Page text:
Three years ago, Libeskind was selected as the designer of the soon-to-be-erected freestanding wing of the Denver Art Museum. At the time, he was a hot up-and-comer with only one building to his credit, the Jewish Museum in Berlin.

Now, with the most important commission of our time in his lap, he's one of the most significant architects of the 21st century. This will raise the profile of his Denver project dramatically, since it is scheduled to be completed just as the New York project breaks ground. It's an unfolding bonanza that's even more than endlessly optimistic DAM director Lewis Sharp could possibly have hoped for.

The new wing of the DAM is conceived as one part of a three-building complex. The first phase, the parking garage, is about to open. And next month, ground is to be broken on the second phase, the museum wing. No date has been announced for the third component, a residential high-rise to be erected with private funds.

I had worried that Denver's sinking economy would sink this last piece, severely damaging the overall composition aesthetically. The spiky tower is an essential element that will link the distinctive new wing to the equally distinctive existing building by Gio Ponti and James Sudler. The tower will also help to visually contain the all-but-uncontainable jagged form of the wing. But with Libeskind having scored the World Trade Center plum, I'm sure investors will be lining up, the economy be damned. Thank goodness!

Dataset records:
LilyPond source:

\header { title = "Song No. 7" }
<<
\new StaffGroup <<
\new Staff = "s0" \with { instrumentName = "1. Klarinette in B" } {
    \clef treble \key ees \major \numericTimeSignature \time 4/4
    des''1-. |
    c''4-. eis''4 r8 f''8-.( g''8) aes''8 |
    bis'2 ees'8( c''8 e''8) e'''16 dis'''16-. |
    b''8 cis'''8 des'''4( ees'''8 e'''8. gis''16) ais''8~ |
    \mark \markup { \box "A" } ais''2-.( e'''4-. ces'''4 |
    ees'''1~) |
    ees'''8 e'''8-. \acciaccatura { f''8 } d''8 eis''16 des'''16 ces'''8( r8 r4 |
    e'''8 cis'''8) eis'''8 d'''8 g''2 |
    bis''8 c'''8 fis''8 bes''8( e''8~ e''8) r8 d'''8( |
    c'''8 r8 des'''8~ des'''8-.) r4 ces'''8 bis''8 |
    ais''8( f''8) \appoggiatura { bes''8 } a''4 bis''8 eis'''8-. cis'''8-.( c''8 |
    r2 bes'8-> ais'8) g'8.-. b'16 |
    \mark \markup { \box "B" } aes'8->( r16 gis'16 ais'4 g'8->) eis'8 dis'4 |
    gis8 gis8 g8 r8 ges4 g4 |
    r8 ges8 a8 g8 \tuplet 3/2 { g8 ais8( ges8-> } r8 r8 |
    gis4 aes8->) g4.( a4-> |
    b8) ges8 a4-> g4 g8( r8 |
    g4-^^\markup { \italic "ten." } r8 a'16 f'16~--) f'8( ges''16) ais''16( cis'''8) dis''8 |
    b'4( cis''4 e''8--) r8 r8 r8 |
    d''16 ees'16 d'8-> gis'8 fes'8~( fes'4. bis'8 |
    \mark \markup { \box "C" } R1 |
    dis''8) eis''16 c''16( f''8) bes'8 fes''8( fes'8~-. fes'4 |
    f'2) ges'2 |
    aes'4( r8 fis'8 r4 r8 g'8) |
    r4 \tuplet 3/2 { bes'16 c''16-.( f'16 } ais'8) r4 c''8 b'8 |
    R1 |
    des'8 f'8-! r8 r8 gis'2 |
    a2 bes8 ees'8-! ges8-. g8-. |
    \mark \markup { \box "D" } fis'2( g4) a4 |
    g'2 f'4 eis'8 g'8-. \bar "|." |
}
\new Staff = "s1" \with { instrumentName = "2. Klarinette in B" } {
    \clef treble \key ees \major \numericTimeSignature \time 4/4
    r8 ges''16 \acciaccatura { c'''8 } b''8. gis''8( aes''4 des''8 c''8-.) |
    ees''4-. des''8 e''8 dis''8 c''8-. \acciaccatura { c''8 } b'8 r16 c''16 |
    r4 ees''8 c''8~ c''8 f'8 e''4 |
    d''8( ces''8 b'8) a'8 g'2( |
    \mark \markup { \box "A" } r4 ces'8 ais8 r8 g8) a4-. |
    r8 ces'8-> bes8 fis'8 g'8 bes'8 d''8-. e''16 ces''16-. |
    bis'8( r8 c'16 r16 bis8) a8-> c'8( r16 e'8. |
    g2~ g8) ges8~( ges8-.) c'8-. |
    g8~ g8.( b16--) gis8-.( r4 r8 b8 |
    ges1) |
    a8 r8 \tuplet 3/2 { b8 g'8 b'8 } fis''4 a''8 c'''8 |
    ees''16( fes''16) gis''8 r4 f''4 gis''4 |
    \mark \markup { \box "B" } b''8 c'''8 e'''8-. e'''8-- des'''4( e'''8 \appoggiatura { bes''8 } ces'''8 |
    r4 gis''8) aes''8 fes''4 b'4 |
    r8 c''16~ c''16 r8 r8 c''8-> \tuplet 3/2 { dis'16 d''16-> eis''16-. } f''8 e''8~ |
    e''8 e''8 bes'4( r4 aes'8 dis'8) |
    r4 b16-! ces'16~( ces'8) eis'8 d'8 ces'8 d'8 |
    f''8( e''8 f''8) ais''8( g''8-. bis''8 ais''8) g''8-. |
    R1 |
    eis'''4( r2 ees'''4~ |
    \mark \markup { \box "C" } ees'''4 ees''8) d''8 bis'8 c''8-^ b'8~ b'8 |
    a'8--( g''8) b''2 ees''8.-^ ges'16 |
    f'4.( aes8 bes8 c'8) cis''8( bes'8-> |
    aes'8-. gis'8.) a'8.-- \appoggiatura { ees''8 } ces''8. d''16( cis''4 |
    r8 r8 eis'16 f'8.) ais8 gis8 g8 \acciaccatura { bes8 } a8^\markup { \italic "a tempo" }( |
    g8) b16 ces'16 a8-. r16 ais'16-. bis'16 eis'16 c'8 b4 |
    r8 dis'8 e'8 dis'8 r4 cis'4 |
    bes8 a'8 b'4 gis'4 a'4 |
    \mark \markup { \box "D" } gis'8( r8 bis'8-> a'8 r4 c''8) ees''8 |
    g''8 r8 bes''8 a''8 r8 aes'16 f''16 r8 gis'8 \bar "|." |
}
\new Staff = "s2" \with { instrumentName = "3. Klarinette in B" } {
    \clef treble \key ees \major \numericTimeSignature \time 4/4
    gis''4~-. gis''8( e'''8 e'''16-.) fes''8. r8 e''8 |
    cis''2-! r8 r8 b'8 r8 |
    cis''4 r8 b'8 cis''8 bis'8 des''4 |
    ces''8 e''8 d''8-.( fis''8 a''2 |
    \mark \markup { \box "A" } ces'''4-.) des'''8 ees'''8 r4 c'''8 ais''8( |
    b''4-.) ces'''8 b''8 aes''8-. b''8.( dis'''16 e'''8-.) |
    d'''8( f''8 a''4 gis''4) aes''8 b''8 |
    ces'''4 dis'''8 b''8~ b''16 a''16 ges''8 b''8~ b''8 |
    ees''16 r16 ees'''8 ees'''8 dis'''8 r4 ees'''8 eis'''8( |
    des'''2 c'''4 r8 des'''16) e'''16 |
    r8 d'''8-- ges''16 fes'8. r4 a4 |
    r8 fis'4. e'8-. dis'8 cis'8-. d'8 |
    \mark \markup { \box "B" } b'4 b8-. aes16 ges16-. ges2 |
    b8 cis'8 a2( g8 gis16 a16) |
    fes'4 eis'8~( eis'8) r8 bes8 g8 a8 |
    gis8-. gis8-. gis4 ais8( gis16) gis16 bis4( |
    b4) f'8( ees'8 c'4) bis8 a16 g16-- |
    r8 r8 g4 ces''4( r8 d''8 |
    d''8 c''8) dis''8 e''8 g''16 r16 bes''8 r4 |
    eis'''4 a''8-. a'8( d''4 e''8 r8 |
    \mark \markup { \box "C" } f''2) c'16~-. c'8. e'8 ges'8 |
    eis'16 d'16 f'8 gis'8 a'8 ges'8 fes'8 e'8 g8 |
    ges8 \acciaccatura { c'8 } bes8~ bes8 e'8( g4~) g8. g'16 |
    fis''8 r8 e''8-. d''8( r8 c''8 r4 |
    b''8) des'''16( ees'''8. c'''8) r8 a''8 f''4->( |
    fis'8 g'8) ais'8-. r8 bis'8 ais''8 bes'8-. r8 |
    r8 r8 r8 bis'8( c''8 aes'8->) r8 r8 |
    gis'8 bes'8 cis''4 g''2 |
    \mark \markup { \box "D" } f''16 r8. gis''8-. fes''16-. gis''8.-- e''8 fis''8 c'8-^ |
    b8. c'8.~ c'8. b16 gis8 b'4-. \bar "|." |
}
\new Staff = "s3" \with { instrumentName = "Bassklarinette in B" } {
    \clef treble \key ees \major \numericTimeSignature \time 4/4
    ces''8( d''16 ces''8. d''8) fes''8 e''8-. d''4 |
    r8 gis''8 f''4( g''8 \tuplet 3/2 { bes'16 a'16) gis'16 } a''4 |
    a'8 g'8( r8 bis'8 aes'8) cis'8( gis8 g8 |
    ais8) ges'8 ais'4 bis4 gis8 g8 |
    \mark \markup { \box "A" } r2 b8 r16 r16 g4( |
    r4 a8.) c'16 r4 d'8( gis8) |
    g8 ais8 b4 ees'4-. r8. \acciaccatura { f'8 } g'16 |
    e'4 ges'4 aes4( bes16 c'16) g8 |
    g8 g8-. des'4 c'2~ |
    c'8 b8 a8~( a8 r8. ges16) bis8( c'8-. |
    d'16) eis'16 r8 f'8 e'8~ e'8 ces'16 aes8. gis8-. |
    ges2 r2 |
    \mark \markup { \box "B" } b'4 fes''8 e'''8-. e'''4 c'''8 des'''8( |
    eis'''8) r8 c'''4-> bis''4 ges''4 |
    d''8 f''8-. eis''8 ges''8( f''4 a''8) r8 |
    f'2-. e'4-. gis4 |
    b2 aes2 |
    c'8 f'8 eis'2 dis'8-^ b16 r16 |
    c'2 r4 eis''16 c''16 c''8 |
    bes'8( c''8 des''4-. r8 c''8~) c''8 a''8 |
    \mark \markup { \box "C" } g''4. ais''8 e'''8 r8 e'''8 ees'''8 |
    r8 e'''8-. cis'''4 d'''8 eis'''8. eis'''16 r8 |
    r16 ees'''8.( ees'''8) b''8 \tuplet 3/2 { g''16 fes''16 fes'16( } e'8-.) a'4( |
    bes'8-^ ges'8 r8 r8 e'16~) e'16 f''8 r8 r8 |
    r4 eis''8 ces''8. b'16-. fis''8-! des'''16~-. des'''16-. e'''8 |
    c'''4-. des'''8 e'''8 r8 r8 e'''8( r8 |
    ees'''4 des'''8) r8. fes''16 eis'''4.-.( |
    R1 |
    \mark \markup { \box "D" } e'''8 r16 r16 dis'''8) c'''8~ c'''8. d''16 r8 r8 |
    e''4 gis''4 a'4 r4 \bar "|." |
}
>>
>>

Given task A:
Using the article on the Denver Art Museum wing above, decide whether each statement agrees with it: (i) the parking garage is the first phase of the complex and is about to open; (ii) a date has been announced for the residential high-rise; (iii) Libeskind had two buildings to his credit when he was selected for the Denver project. Answer yes or no for each and quote the deciding words of the article.
Given task B:
List every person named in the article on the Denver Art Museum wing.
Given task C:
Carry on the article about the Denver Art Museum wing, starting after its last sentence.

Answer A:
(i) Yes: "The first phase, the parking garage, is about to open."
(ii) No: "No date has been announced for the third component, a residential high-rise to be erected with private funds."
(iii) No: "he was a hot up-and-comer with only one building to his credit, the Jewish Museum in Berlin."

Answer B:
Libeskind, Lewis Sharp, Gio Ponti, James Sudler

Answer C:
Another architect who is well known in Denver also turned up in the news lately; this story, though, was not about a triumph, but about a tragedy. Curt Dale, a principal in the distinguished architectural firm of Anderson Mason Dale, was killed last month in an avalanche in Colorado's high country. Though Dale's companions dug him out of the snow immediately after the accident, he died some hours later. The area where the avalanche occurred is hardly remote, but it is rugged, and the Chaffee Country Sheriff's Office and the Chaffee County Search and Rescue had to call in a National Guard helicopter to remove Dale's body.

Dale's firm has been involved in the design of a number of high-profile buildings that went up during the boom of the past few years. These include the Daniels School of Business, on the campus of the University of Denver; the just-opened Alfred A. Arraj Federal Courthouse, at 901 19th Street; and one of the best structures to rise in the Platte Valley, Ocean Journey.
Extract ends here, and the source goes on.